More logging… and floating math.

Two nights ago I managed to finally get the screen that shows graphs to draw the current temperature up in the corner on top of the graph.  Most of the problem was figuring out how to convert the “float” numbers to characters.

I needed to feed this into Microchip’s Graphics Library and accommodate “unicode” characters to get the “degree” symbol on the screen eventually.  Instead of typing a string as string=”Hello There”; it ends up being string={‘H’, ‘e’, ‘l’, ‘l’, ‘l’, ‘o’, ‘ ‘, ‘T’, ‘h’, ‘e’, ‘r’, ‘e’}; which ends up being an array of character values.

A float is a decimal number.  In this case 3 digits for hundreds, a decimal position, and 3 more digits for numbers.  The sensor is kicking out two digits and I’m adding readings together, averaging them, and then rounding up or down with the extra positions in some places.  The PIC32 unfortunately does not have a floating point calculation area in its brain resulting in it “compensating” for it by automatically sliding all the other numbers around using complicated things called mantissa and a few other things I really don’t want to deal with.

The reason I don’t want to deal with them is actually NOT because it is complicated (which it is) but because since it is compensating when you divide a float it has to do MANY cpu cycles for it to compensate and come up with the answer.  It is ACTUALLY easier to multiply the float by 100, 1000, 10,000 etc and insert that number into an integer data type.  Integers can be divided, multiplied, subtracted, etc without worrying about how the numbers line up and doing crazy compensating.  They just don’t end up with a decimal.

If you have a temperature of 175.25 degrees fahrenheit you multiply it by 1000 which equals 175250.  This maintains all of  required digits as a whole number and gives extra space for “rounding” down below.

# PROVIDED DATA

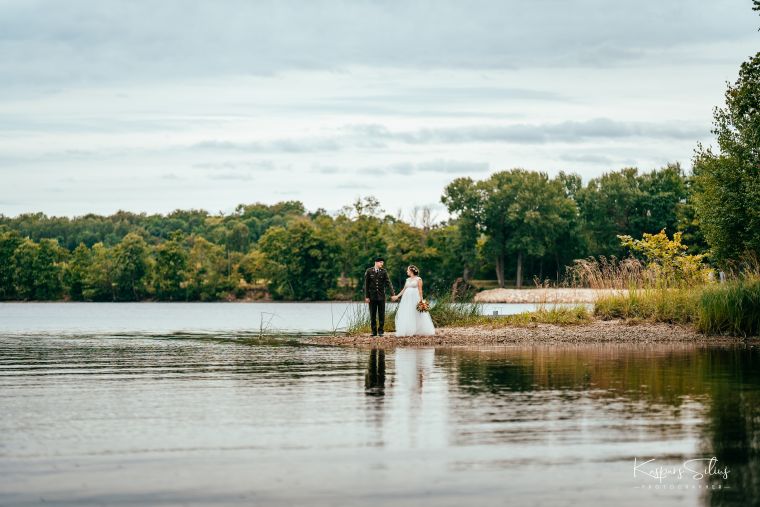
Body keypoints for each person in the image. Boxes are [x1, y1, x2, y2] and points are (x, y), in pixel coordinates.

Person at [391, 265, 435, 337]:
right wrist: (397, 296)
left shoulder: (418, 279)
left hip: (415, 298)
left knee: (416, 312)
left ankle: (419, 330)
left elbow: (420, 290)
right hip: (407, 299)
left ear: (411, 271)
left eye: (407, 270)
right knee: (408, 312)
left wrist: (421, 300)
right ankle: (408, 329)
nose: (407, 271)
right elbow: (404, 289)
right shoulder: (407, 280)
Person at [364, 256, 395, 336]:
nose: (382, 264)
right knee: (372, 314)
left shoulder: (384, 272)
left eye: (382, 263)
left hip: (381, 296)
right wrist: (367, 296)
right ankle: (374, 332)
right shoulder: (369, 271)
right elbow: (366, 285)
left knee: (381, 314)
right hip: (372, 296)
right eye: (381, 262)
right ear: (376, 262)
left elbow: (389, 283)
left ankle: (380, 331)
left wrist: (392, 294)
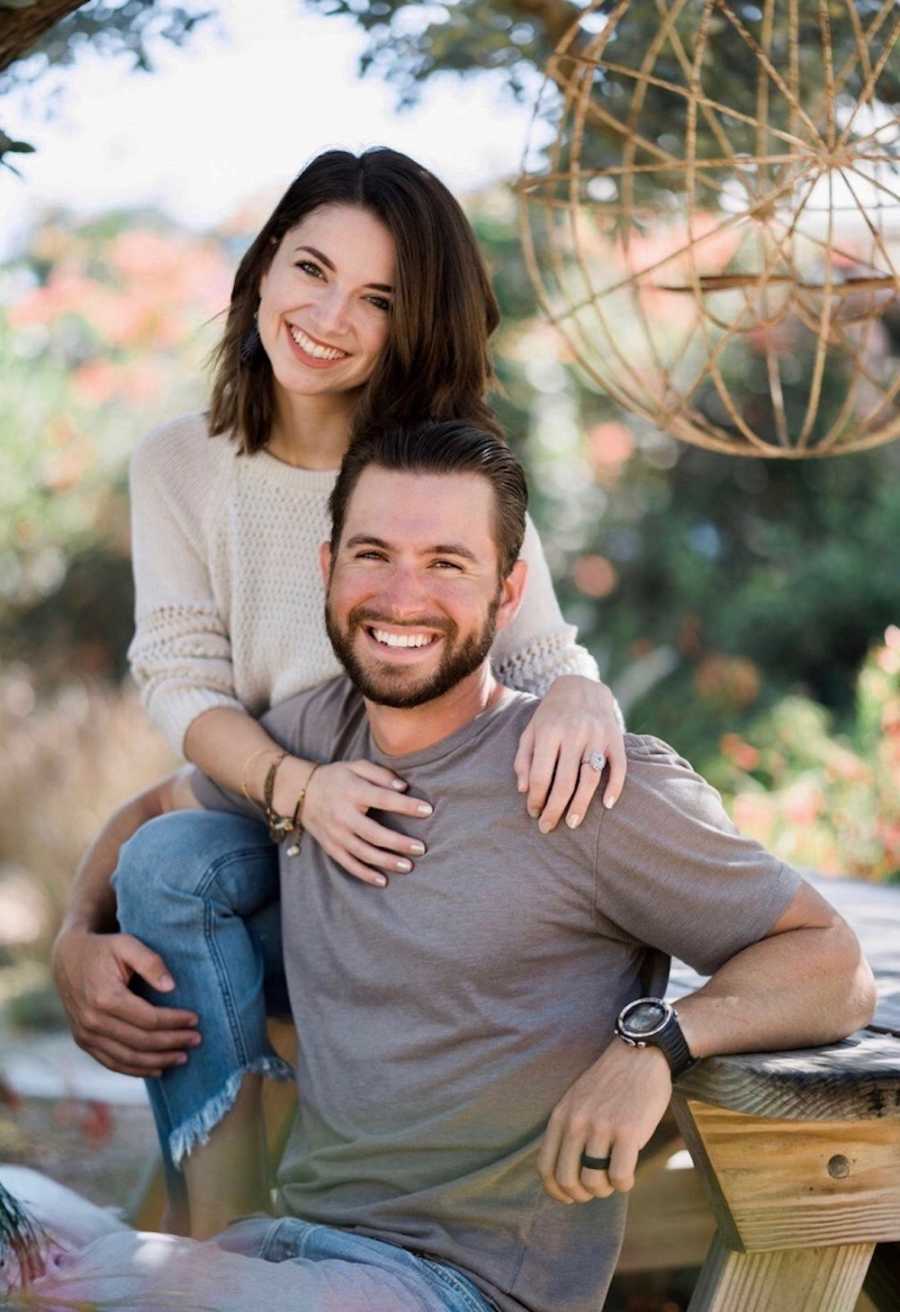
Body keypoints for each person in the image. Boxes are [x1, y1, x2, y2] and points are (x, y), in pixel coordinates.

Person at [20, 421, 874, 1312]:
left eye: (445, 563)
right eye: (374, 554)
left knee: (108, 1295)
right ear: (327, 567)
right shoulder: (318, 737)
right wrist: (77, 937)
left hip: (461, 1290)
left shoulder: (585, 782)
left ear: (508, 596)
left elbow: (830, 961)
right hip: (287, 1249)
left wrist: (655, 1046)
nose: (400, 595)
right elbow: (153, 816)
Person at [51, 146, 628, 1237]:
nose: (328, 316)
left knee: (171, 856)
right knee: (170, 861)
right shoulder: (181, 463)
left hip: (426, 844)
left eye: (377, 299)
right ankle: (219, 1226)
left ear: (412, 326)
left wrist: (585, 696)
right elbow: (179, 684)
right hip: (285, 828)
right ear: (264, 264)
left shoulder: (440, 471)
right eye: (310, 268)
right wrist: (298, 792)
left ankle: (211, 1235)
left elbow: (544, 654)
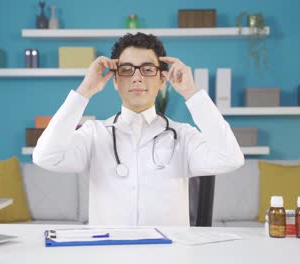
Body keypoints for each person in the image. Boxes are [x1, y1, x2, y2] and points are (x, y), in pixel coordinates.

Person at [33, 32, 244, 226]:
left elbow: (230, 159)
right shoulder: (94, 134)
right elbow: (46, 157)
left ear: (163, 80)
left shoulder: (183, 135)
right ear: (115, 80)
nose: (137, 77)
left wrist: (192, 93)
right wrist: (84, 91)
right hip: (108, 253)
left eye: (148, 69)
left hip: (169, 254)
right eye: (126, 70)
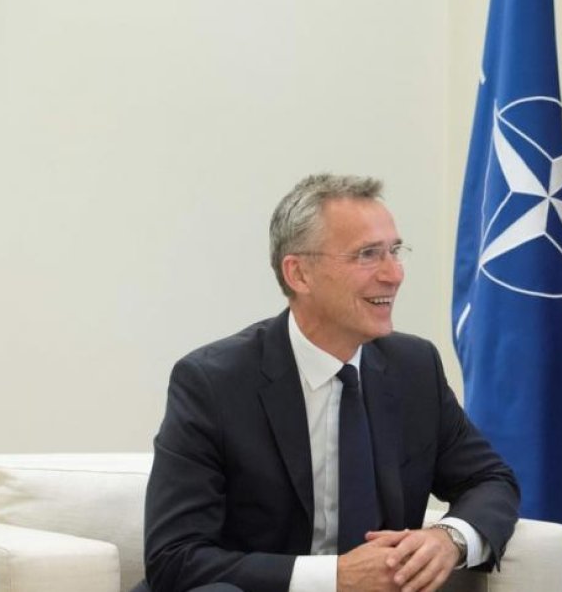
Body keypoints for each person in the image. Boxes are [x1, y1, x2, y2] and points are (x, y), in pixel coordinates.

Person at [141, 174, 519, 592]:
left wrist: (449, 539)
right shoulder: (213, 383)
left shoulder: (414, 368)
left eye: (395, 251)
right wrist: (334, 578)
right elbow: (174, 558)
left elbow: (490, 480)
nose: (393, 275)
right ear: (299, 273)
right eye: (367, 255)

# TASK 1
Answer these questions from the post about drawing temperatures and floating math:
(a) What symbol did the writer want to show on the screen eventually by accommodating "unicode" characters?
(b) What does the PIC32 lack in its brain?
(c) What number do you get when a temperature of 175.25 degrees Fahrenheit is multiplied by 1000?
# TASK 2
Write the next part of the post about drawing temperatures and floating math, picking up after its final sentence.

# RESULT 1
(a) The "degree" symbol.
(b) A floating point calculation area.
(c) 175250.

# RESULT 2
The issue with the graphics library you need to use a font for every character and take into consideration symbols like degrees etc.  This means it is not simply just a “character” but you need to allocate for all the extra stuff.  This results in a larger space for each character.  To me it looks like a single character in XChar is actually two positions instead of one to leave extra room for the fancy characters to be allowed for.  To convert text strings or float numbers into characters that can be handled by the library you have to load them into an array.  This array to convert the above number (float averaged=175.25)  looks something like this:

int showtemp[8];
showtemp[0]=averaged*1000; //175250

showtemp[1]=showtemp[0]/100000; //175250/100000 = 1 in integer
showtemp[2]=showtemp[0]/10000-(showtemp[1]*10); //175250/10000 = 17.  and then 17- 1*10 = 7 in integer
showtemp[3]=showtemp[0]/1000-(showtemp[1]*100)-(showtemp[2]*10); 175250/1000 = 175 and then 175 – 1*100 – 7*10 = 5
showtemp[4]=showtemp[0]/100-(showtemp[1]*1000)-(showtemp[2]*100)-(showtemp[3]*10); // etc
showtemp[5]=showtemp[0]/10-(showtemp[1]*10000)-(showtemp[2]*1000)-(showtemp[3]*100)-(showtemp[4]*10);

temperaturetext[0]=showtemp[1]+48; // 1 + 48 = 49 = proper number for 1 in character
temperaturetext[1]=showtemp[2]+48;  // 7+ 48 = 55 or proper number for 7 in character
temperaturetext[2]=showtemp[3]+48; // etc
temperaturetext[3]=46; // 46 = proper number for a decimal.
temperaturetext[4]=showtemp[4]+48;  //etc
temperaturetext[5]=showtemp[5]+48;  //etc

 

the results in temperaturetext looks like {‘1′,’7′,’5′,’.’,’2′,’5′}

I roasted twice now using the new graph with actual temperatures listed up top and was planning on comparing the results but I accidentally corrupted the first file.  I’ve got one more batch of some coffee from Rwanda that I was testing with.  I’m getting pretty close to running out of coffee again so it’s time to order some more soon.  I was hoping to have something good from Ethiopia come up for sale but it’s still a little early for that.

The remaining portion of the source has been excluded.